Texte fourni >>
--
J'ai le sentiment qu'à travers le buzz qu'ont
suscitées ses paroles, le député Eric Raoult a souhaité s'extirper du semi
oubli dans lequel il a sombré depuis quelques temps ! L'opération a réussi en
partie mais il est parvenu à se mettre l'ensemble de l'opinion publique -ou
presque- contre lui !
Comment cela ? Les écrivains récompensés
par un (le, s'agissant du Goncourt) prestigieux prix littéraire
devraient être amenés à observer un devoir de réserve ! Le député Raoult
n'y va pas par quatre chemins et eut été un antigaulliste de la première heure
lorsque qu'un ministère de la culture fut taillé aux dimensions de celui qui
allait présider de longues années à sa destiné, à savoir André Malraux.
Par extension, Cimaise-magazine.net étant
consacré aux arts plastiques, Piccasso tout comme Léger, parmi d'autres,
lesquels véhiculaient des idées proches du parti communiste, n'auraient guère
pu s'exprimer et auraient vraisemblablement quitté la France si la proposition
du Député Raoult avait été adoptée en d'autre époque ! Que dire de nos
musées : les peintres pompiers les auraient rempli alors que les
impressionnistes (pratiquement subversifs à l'époque) dont Monet (protégé par
Clémenceau) n'auraient eu d'autre sort que de dormir dans les caves
en attendant des jours meilleurs. Avec un peu de recul encore dans le temps, on
est en droit d'imaginer que l'oeuvre de Goya aurait été bannie,
etc...
--
Données fournies >>

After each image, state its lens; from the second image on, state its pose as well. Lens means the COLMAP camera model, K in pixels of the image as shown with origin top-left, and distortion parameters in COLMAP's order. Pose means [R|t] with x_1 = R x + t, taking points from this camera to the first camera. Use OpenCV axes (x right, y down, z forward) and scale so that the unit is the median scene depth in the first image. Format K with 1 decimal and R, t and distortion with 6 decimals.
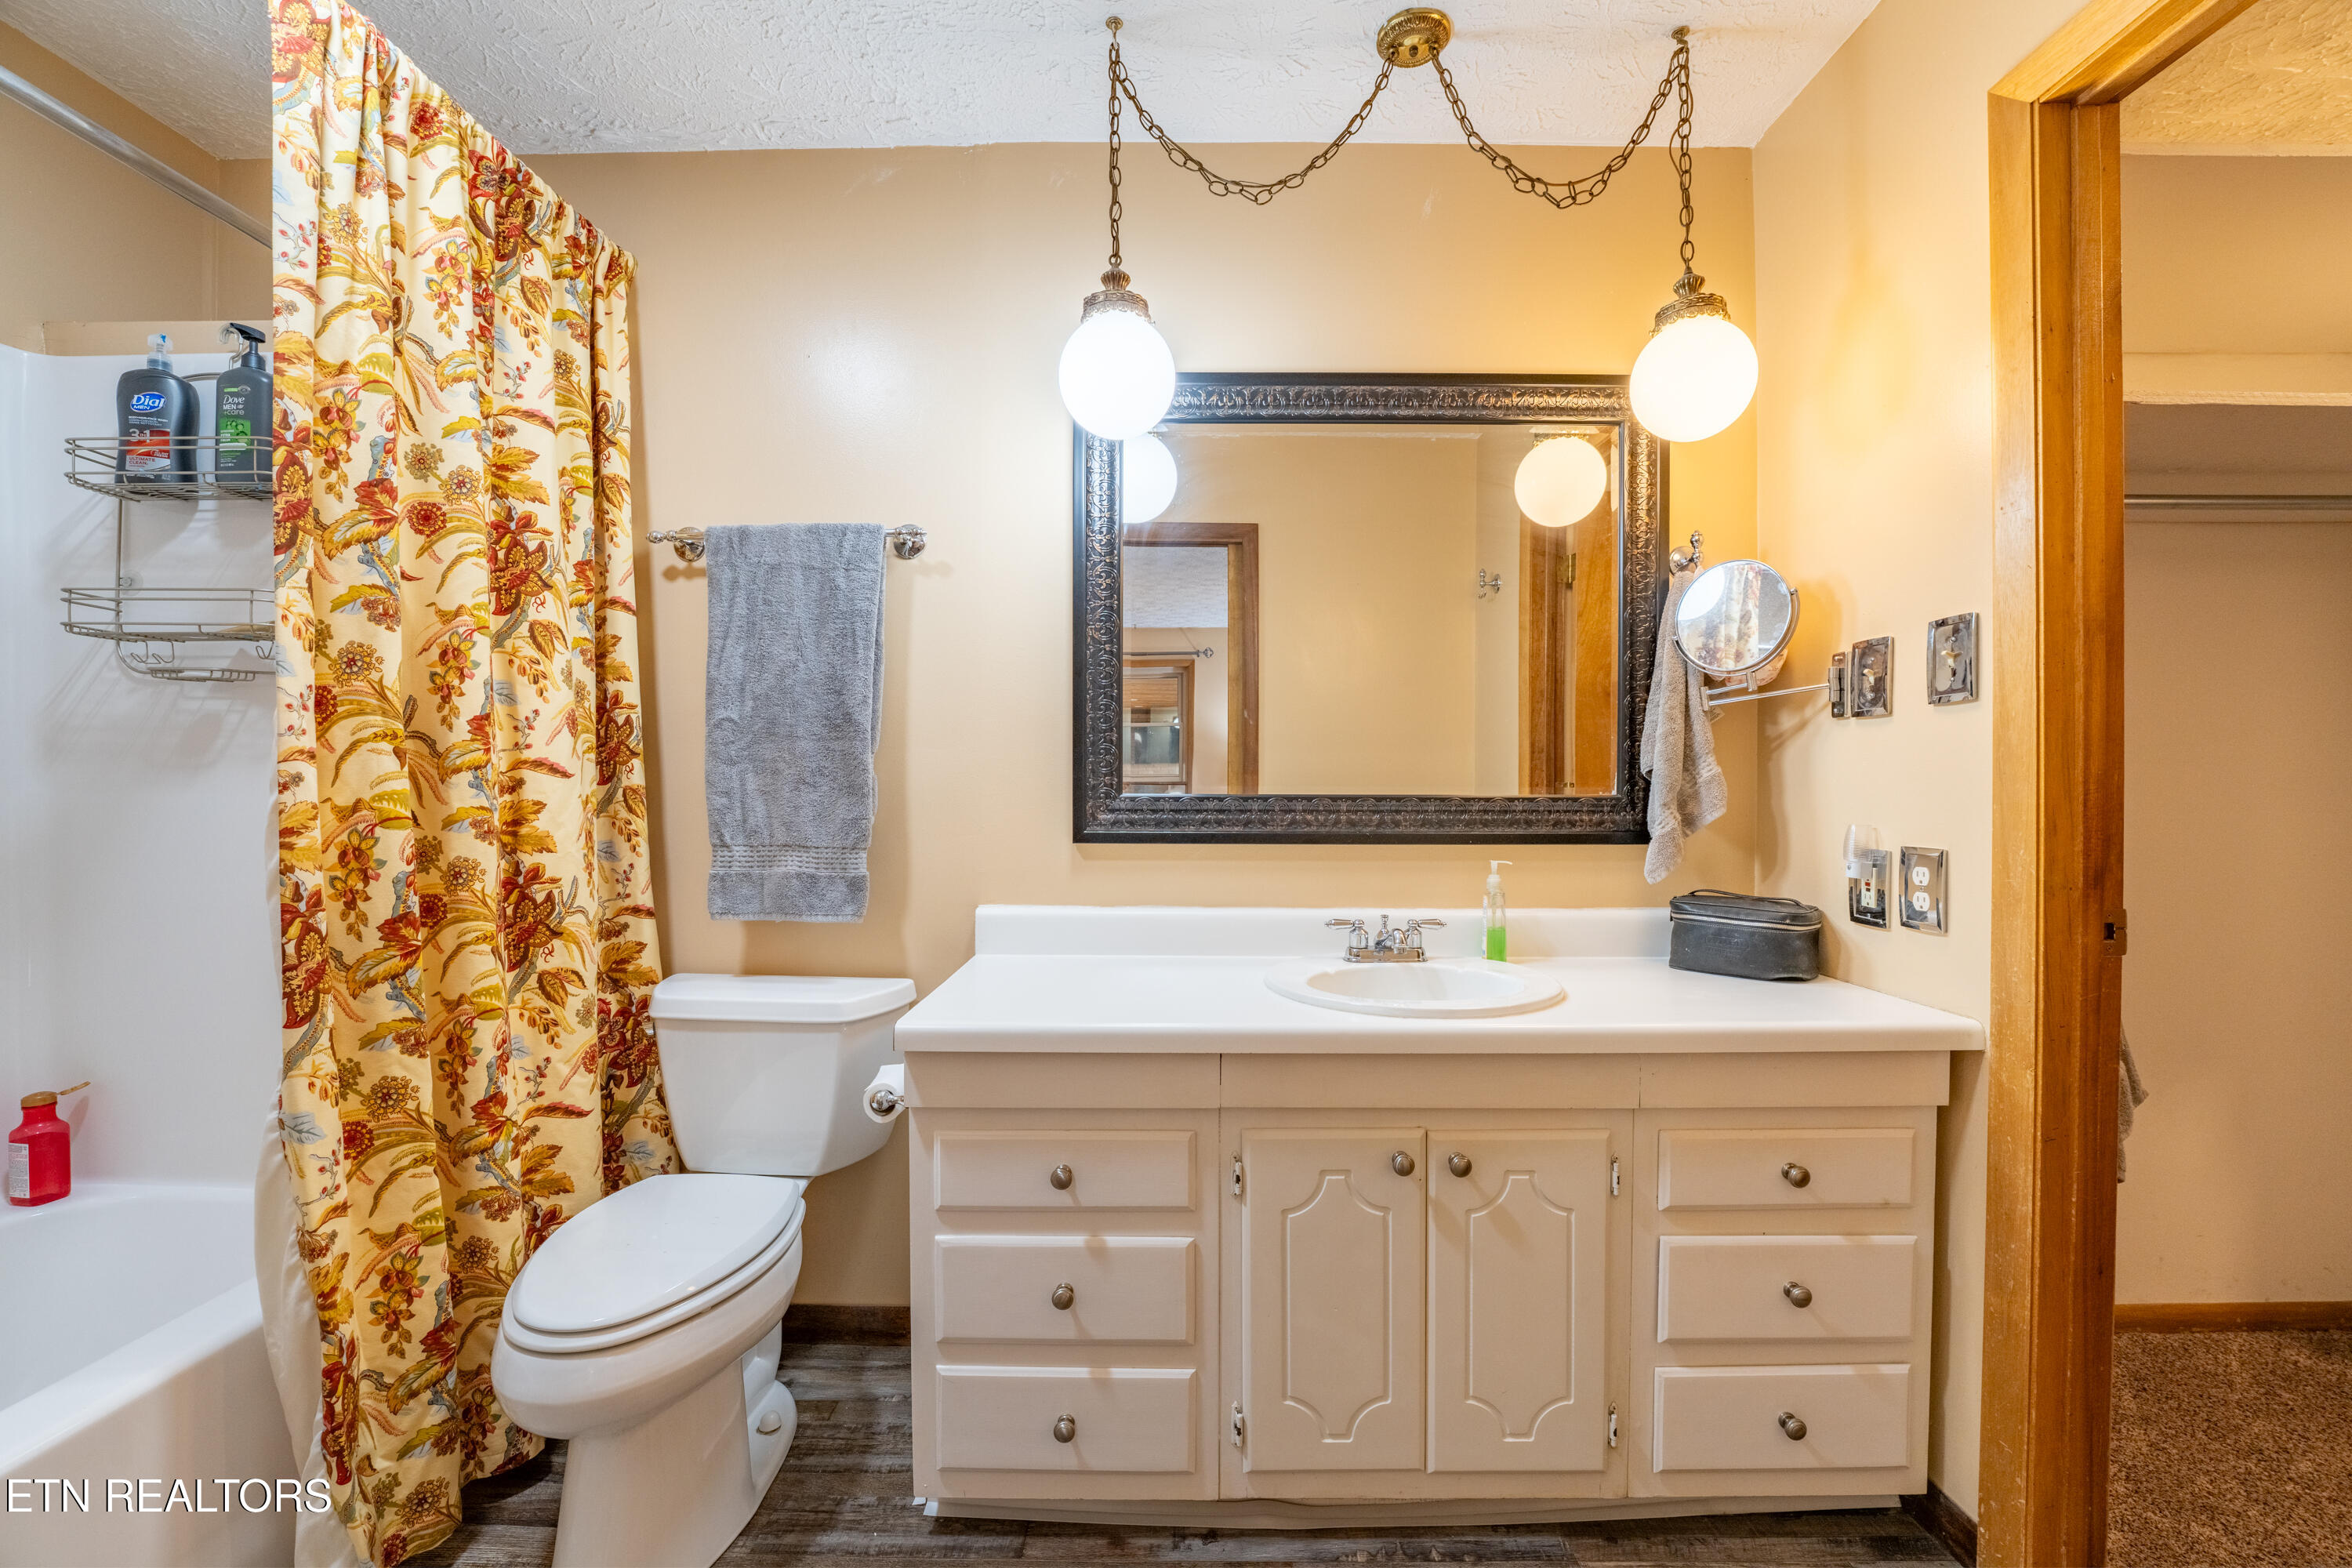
lens RADIAL K [[1027.4, 0, 1181.3], [0, 1027.4, 781.9], [0, 0, 1]] dist [-0.038342, 0.006240]
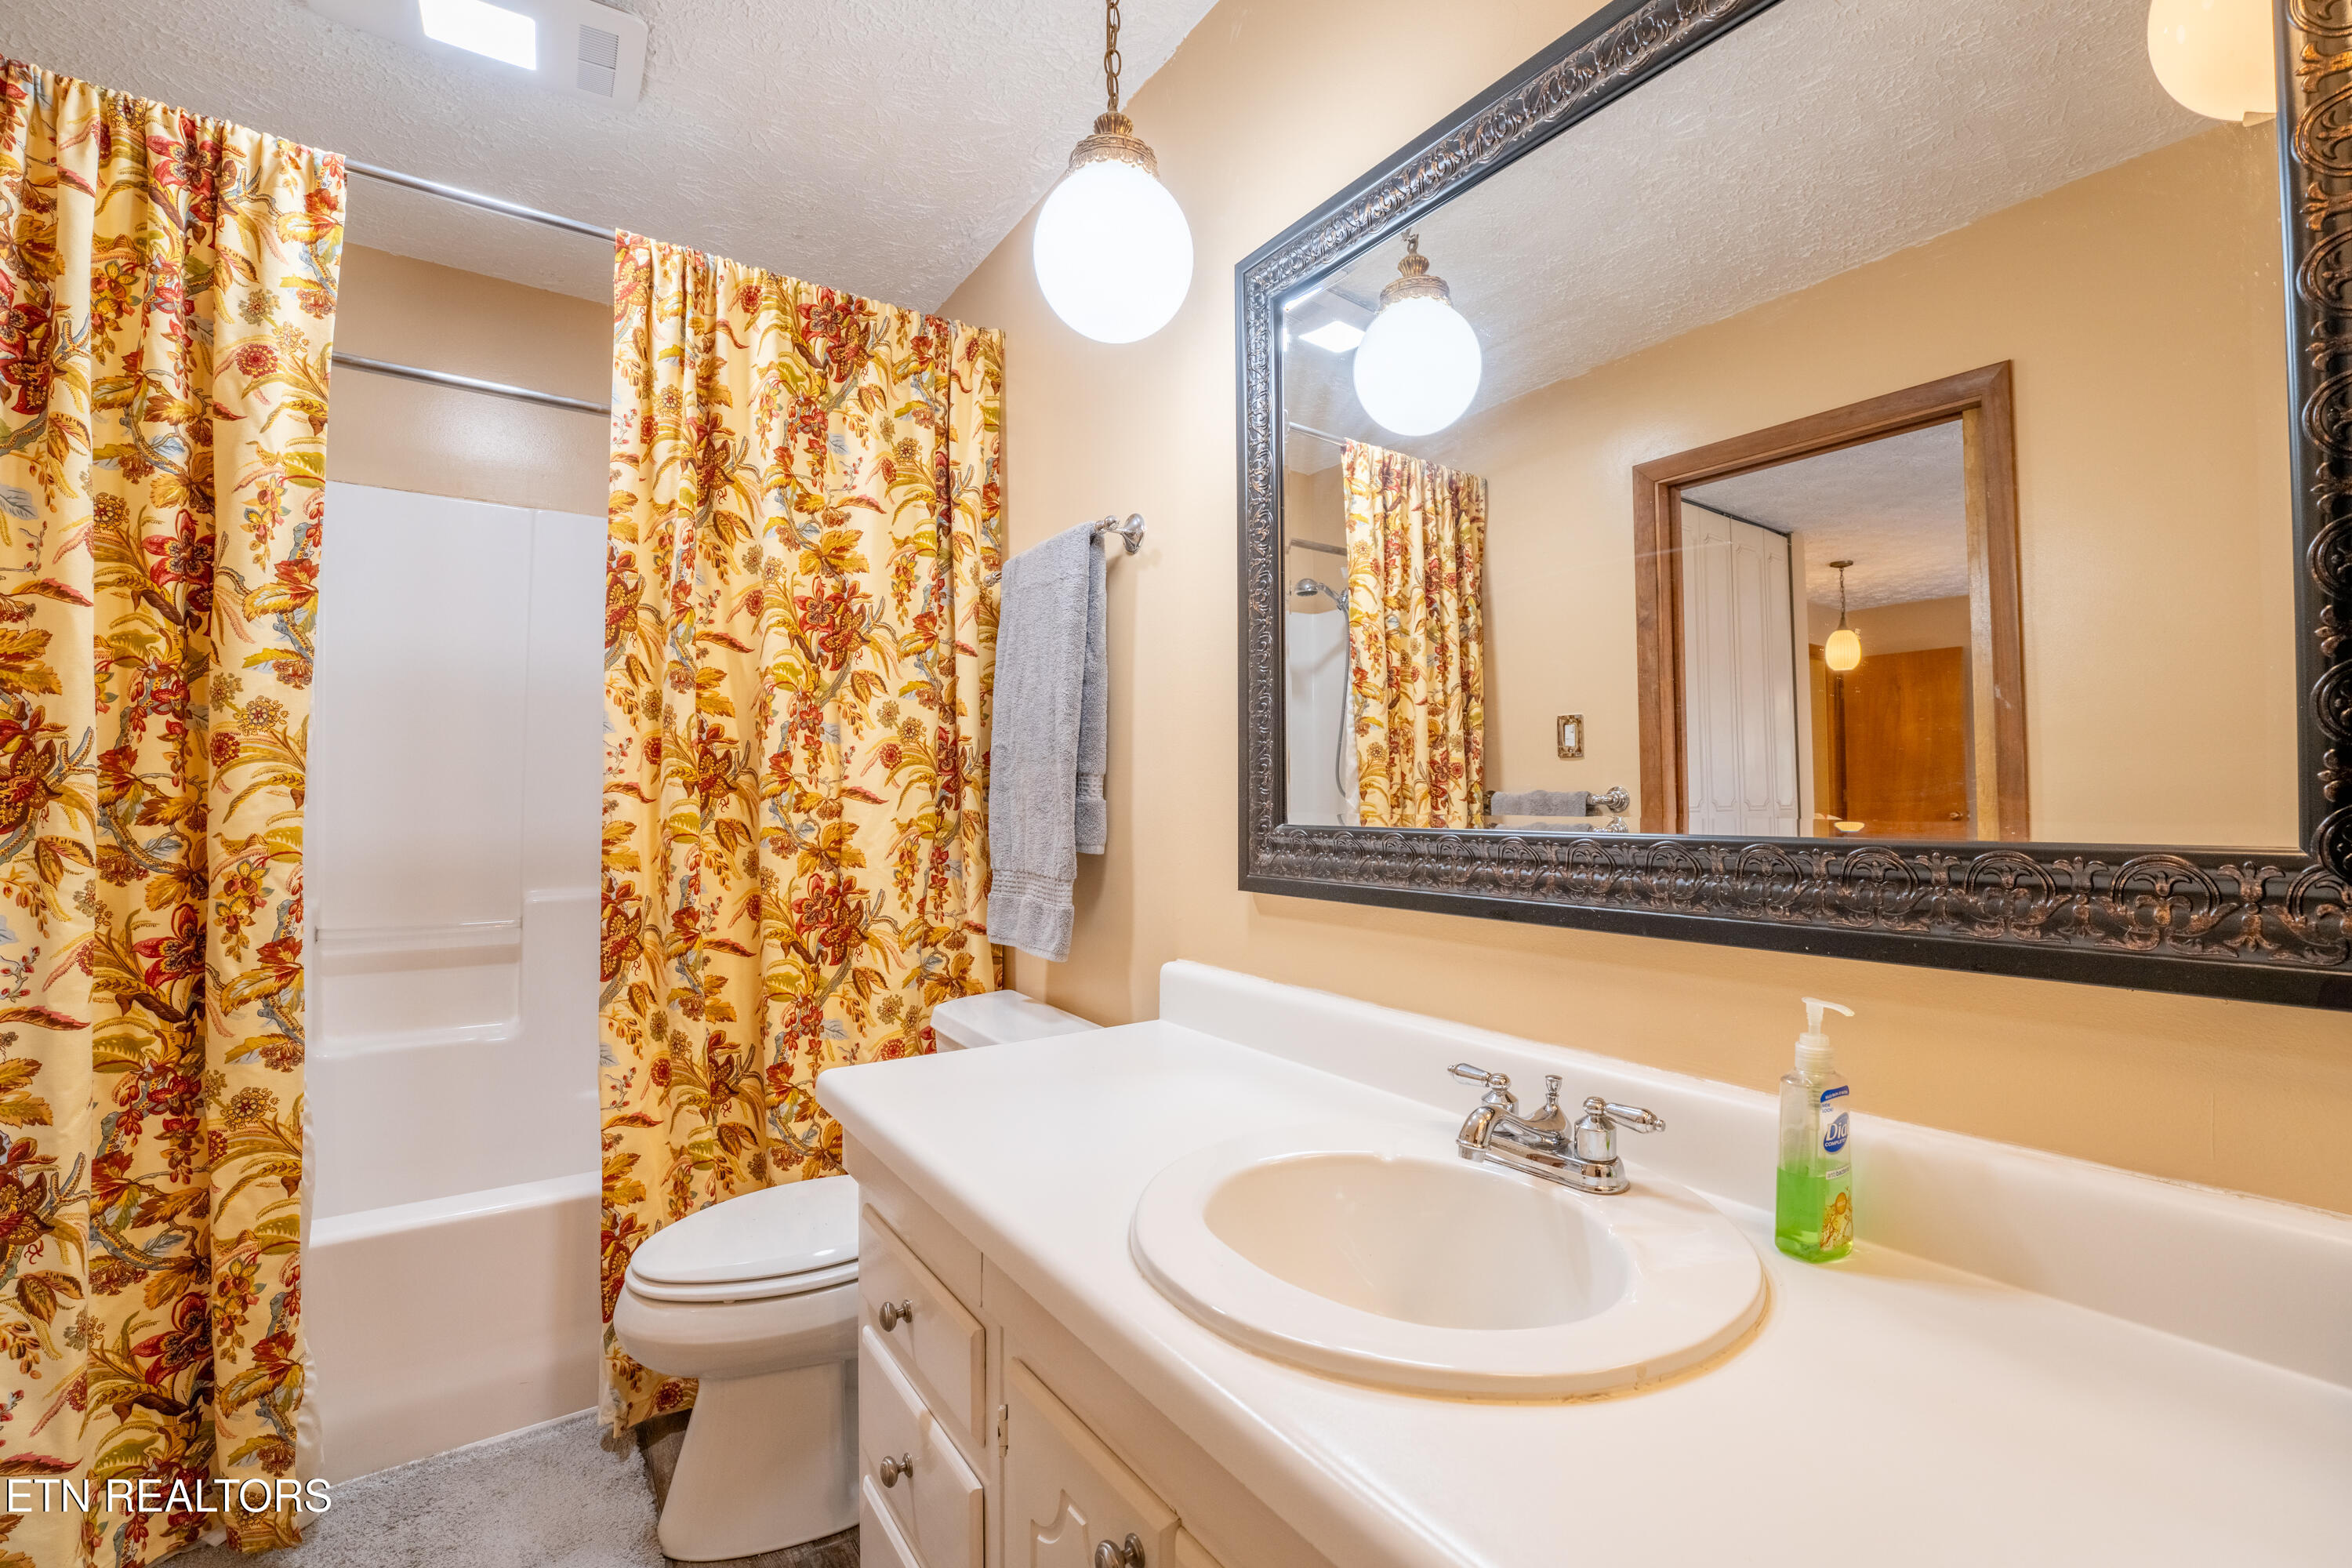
lens RADIAL K [[1027.4, 0, 1181.3], [0, 1027.4, 781.9], [0, 0, 1]] dist [-0.038342, 0.006240]
pose [[0.570019, -0.019810, -0.821393, 0.547855], [-0.000865, 0.999694, -0.024711, -0.000419], [0.821631, 0.014797, 0.569827, 0.614861]]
--
Tâche 1 >> Dans le billet sur les propos du député Eric Raoult, à quels arts Cimaise-magazine.net est-il consacré ?
Tâche 2 >> Poursuivez le billet sur les propos du député Eric Raoult à partir de sa dernière phrase.

Réponse 1 >> Aux arts plastiques.

Réponse 2 >>
A propos de devoir de réserve, on peut
comprendre celui de Frédéric Mitterrand, qui, cette fois-ci a préféré ne pas
prendre parti, n'en pensant pas moins, on peut en être certain.
Quant au député Raoult, si j'avais un conseil à
lui donner, ce serait d'évoquer (comme il savait le faire à une époque)
les sujets qu'il maîtrise parfaitement en sa qualité d'élu d'une banlieue
difficile, plutôt que d'aller s'aventurer sur des terres qui semblent ne pas
lui être particulièrement familières.